Adding a table to Hive metastore is done in 2 steps. The first step is to define a table. An example might be:
CREATE TABLE TableName3 (id int, name string) ROW FORMAT DELIMITED FIELDS TERMINATED BY ',' LINES TERMINATED BY '\n';
This can be started from the client. Within the SQL Developer, one may fire such SQL to the Hive environment.
It is a bit unfortunate that it is not possible to use an insert statement. We now have to load data on the server directly. This can be done at the server to start the hive tool. Just type in “hive” and the system responds with hive>. A command to load data is “LOAD DATA LOCAL INPATH ‘/home/cloudera/a.txt’ INTO TABLE tablename3;”. This loads a text file (“a.txt”) into th table that is created. The fields in this file are seperated with a comma and the records are limited by an “end of line” character. This is part of the table definition.

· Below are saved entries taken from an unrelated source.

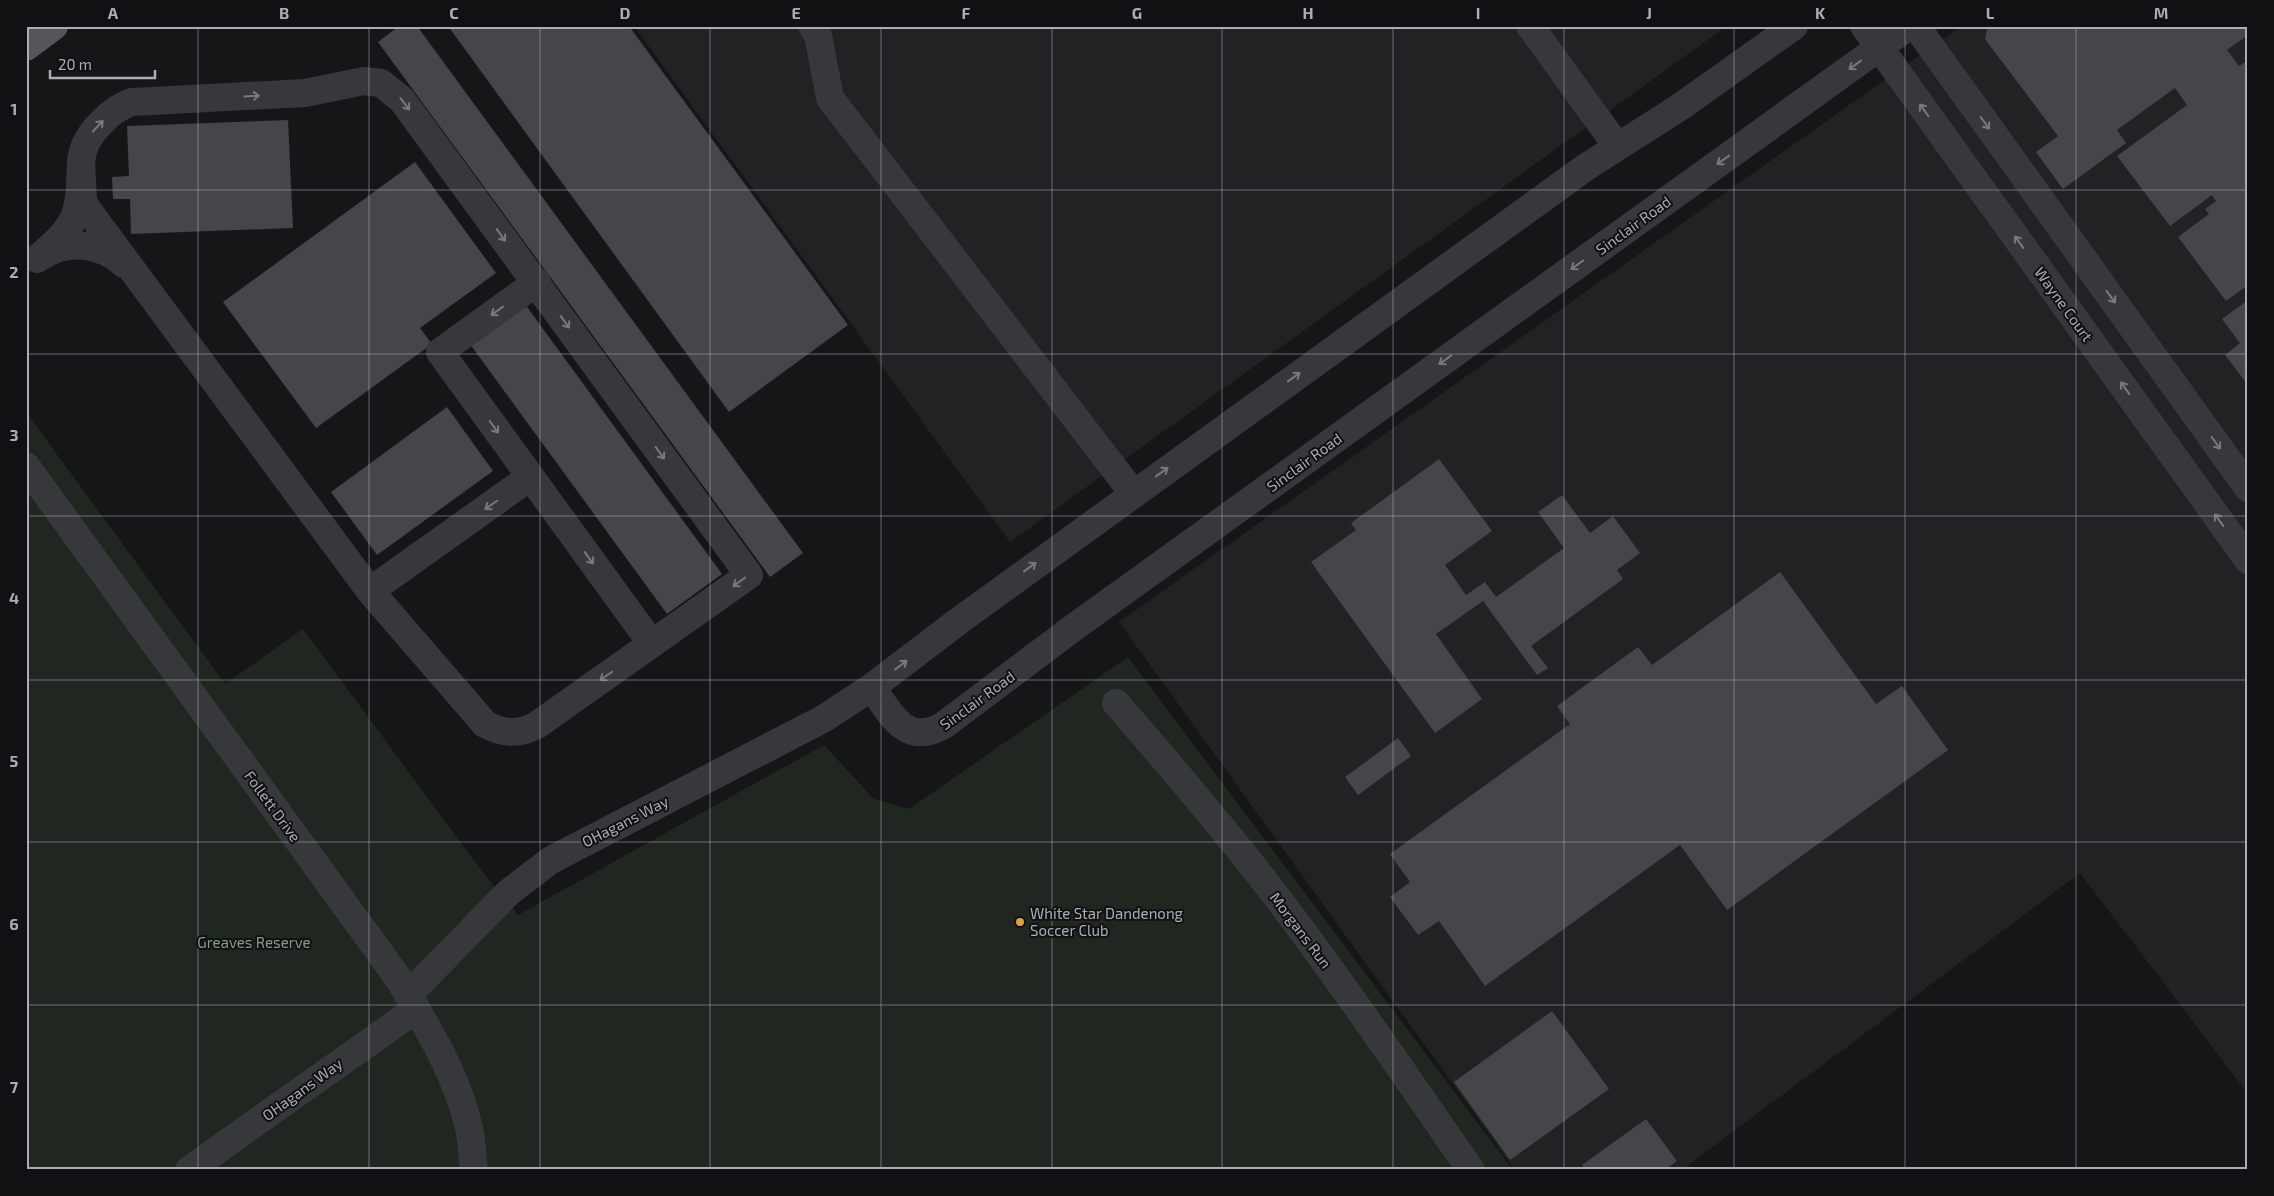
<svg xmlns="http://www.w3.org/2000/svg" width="2274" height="1196" font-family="'Exo 2',sans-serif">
<rect width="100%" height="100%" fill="#161618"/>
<g fill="#222224">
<path d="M 634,26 L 1727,26 L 1010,542 Z"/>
<path d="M 1961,26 L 2248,26 L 2248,1094 L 2080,873 L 1682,1170 L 1515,1170 L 1119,622 Z"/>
</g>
<path fill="#202721" d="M 26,412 L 225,684 L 303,629 L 481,870 L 518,915 L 824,745 L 874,799 L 909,809 L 1128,657 L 1513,1170 L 26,1170 Z"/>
<g fill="#45464a">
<path d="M 399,26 L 417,26 L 803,553 L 770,577 L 378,42 Z"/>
<path d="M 448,26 L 629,26 L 848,325 L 729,412 Z"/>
<path d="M 1988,26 L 2248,26 L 2248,35 L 2227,50 L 2239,66 L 2248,60 L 2248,285 L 2226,301 L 2178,237 L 2209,214 L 2205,209 L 2216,201 L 2212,195 L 2170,226 L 2117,156 L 2187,105 L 2175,88 L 2117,130 L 2126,143 L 2063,189 L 2036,152 L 2058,136 L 1985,39 Z"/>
<path d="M 288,120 L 293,228 L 131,234 L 130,199 L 113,199 L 112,177 L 129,176 L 127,126 Z"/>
<path d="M 415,162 L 496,273 L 420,328 L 432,344 L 316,428 L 223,302 Z"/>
<path d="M 522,300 L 722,574 L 667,614 L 467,340 Z"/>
<path d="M 2248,300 L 2248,385 L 2225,355 L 2240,343 L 2222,319 Z"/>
<path d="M 447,407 L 493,471 L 377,555 L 331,492 Z"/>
<path d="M 1439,459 L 1492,531 L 1445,565 L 1466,595 L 1485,582 L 1496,597 L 1564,548 L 1538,512 L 1562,495 L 1590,533 L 1613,516 L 1640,553 L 1617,570 L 1623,579 L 1531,646 L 1548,668 L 1537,675 L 1483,601 L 1436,634 L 1482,699 L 1435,733 L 1311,562 L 1356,530 L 1351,523 Z"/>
<path d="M 1780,572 L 1876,704 L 1902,686 L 1948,750 L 1727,910 L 1680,845 L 1485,986 L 1439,921 L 1418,935 L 1390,897 L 1410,882 L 1390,854 L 1570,724 L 1557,706 L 1638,647 L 1652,665 Z"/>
<path d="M 1398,738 L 1411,756 L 1358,795 L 1345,777 Z"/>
<path d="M 1552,1011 L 1609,1089 L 1510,1160 L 1454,1082 Z"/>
<path d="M 1646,1119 L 1677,1161 L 1665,1170 L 1585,1170 L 1582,1165 Z"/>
</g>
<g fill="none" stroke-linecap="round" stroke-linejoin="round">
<g stroke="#37383c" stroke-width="28">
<path d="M 812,26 L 818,35 L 830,98 L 1133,493"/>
<path d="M 1530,26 L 1617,146"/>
<path d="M 1794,26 L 1680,107 L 1586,167 L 960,620 L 872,687 C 891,715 906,747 944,725 L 1073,628 L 1909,26"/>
<path d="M 1864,26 L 2248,560"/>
<path d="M 1916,26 L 2248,488"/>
<path d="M 44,255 C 69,239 103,244 124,264"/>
<path d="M 37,259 C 51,246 70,232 76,212 C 87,177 69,154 101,123 C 110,113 120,106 132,102 L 305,93 L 364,81 L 381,83 L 402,100 L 749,575 L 537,725 C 519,735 503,734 485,724 L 370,591 L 88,210 L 83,202 L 81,160"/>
<path d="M 537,282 L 440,352 L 652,644"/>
<path d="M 26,466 L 398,978 C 425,1023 455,1071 468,1124 C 472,1139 472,1154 474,1170"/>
<path d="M 370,591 L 530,477"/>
<path d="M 1116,703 C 1170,765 1223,827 1273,892 C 1342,982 1406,1077 1471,1170"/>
<path d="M 408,995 L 508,893 L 551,860 L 823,719 L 872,687"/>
<path d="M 189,1170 L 416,1009"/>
</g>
<path stroke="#54565b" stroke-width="28" d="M 26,47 L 54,26"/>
</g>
<defs><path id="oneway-shaft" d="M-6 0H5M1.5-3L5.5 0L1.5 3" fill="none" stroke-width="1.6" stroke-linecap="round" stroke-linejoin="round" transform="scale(1.25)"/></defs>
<g stroke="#76797f">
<use href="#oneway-shaft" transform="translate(1855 65) rotate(144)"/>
<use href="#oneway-shaft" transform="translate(252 96) rotate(-3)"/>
<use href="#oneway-shaft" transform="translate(405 104) rotate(52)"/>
<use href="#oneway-shaft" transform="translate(1924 110) rotate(-126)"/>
<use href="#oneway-shaft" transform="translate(1985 123) rotate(54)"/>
<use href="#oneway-shaft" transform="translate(98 126) rotate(-47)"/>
<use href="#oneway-shaft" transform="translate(1723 160) rotate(144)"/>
<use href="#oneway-shaft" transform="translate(501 235) rotate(54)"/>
<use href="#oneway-shaft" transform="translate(2019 242) rotate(-126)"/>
<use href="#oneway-shaft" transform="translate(1577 265) rotate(144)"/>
<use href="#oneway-shaft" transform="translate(2111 297) rotate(54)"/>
<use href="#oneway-shaft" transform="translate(497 311) rotate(144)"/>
<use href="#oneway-shaft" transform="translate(565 322) rotate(54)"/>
<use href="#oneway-shaft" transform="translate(1445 360) rotate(144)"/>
<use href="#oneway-shaft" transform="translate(1294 377) rotate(-36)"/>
<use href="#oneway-shaft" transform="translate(2125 388) rotate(-126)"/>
<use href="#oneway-shaft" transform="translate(494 427) rotate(54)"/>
<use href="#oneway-shaft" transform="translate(2216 443) rotate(54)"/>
<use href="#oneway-shaft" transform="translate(660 453) rotate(54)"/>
<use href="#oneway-shaft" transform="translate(1162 472) rotate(-36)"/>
<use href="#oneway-shaft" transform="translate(491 505) rotate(145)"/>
<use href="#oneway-shaft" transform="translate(2219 520) rotate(-126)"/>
<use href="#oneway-shaft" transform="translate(589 558) rotate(54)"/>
<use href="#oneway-shaft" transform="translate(1030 567) rotate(-36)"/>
<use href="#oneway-shaft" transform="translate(739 582) rotate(144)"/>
<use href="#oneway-shaft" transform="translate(901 665) rotate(-37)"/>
<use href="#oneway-shaft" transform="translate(606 676) rotate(145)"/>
</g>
<path fill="none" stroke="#a9aeb6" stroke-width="1" stroke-opacity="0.55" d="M 198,26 L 198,1170M 369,26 L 369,1170M 540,26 L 540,1170M 710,26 L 710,1170M 881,26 L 881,1170M 1052,26 L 1052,1170M 1222,26 L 1222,1170M 1393,26 L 1393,1170M 1564,26 L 1564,1170M 1734,26 L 1734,1170M 1905,26 L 1905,1170M 2076,26 L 2076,1170M 26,190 L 2248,190M 26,354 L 2248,354M 26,516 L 2248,516M 26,680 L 2248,680M 26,842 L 2248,842M 26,1005 L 2248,1005"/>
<circle fill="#e0a246" stroke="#111113" stroke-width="2" cx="1020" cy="922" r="5"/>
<g text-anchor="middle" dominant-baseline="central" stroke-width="4" stroke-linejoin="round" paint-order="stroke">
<g font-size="15" fill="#a9aeb6" stroke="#111113">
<text transform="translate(1633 225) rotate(-36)">Sinclair Road</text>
<text transform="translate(2064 304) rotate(54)">Wayne Court</text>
<text transform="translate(1304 462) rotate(-36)">Sinclair Road</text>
<text transform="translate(977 700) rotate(-36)">Sinclair Road</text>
<text transform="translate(273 806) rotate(54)">Follett Drive</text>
<text transform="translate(625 821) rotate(-27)">OHagans Way</text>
<text transform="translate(1301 930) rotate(53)">Morgans Run</text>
<text transform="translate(302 1089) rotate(-36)">OHagans Way</text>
</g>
<g font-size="15" fill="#a9aeb6" stroke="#111113" text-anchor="start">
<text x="1030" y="913">White Star Dandenong<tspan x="1030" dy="17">Soccer Club</tspan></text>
</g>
<g font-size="15" fill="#829f82" stroke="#111113">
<text x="254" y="942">Greaves Reserve</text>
</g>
</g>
<rect width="2274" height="1196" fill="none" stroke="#111113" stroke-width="55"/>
<path d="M50 70v8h105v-8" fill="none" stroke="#a9aeb6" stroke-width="2.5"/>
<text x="58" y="70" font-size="15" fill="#a9aeb6" stroke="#111113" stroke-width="4" paint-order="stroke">20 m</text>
<rect x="28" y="28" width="2218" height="1140" fill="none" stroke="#a9aeb6" stroke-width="2"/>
<g font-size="16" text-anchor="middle" font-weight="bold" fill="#a9aeb6">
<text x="113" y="19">A</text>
<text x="284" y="19">B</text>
<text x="454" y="19">C</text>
<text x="625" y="19">D</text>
<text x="796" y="19">E</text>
<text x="966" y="19">F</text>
<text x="1137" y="19">G</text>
<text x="1308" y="19">H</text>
<text x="1478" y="19">I</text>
<text x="1649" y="19">J</text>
<text x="1820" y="19">K</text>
<text x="1990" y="19">L</text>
<text x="2161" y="19">M</text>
<text x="14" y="115">1</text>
<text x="14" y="278">2</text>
<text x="14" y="441">3</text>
<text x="14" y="604">4</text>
<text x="14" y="767">5</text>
<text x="14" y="930">6</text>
<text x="14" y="1093">7</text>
</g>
</svg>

It can be checked how the data are stored on the Big Data hadoop platform. With the standard statements, it is possible to verify where the data are. In my case they were stored in /user/hive/warehouse/ that was verified with “hadoop dfs -ls /user/hive/warehouse/tablename3″. The actual data can then be accessed via: ” hadoop dfs -cat /user/hive/warehouse/tablename3/a.txt”.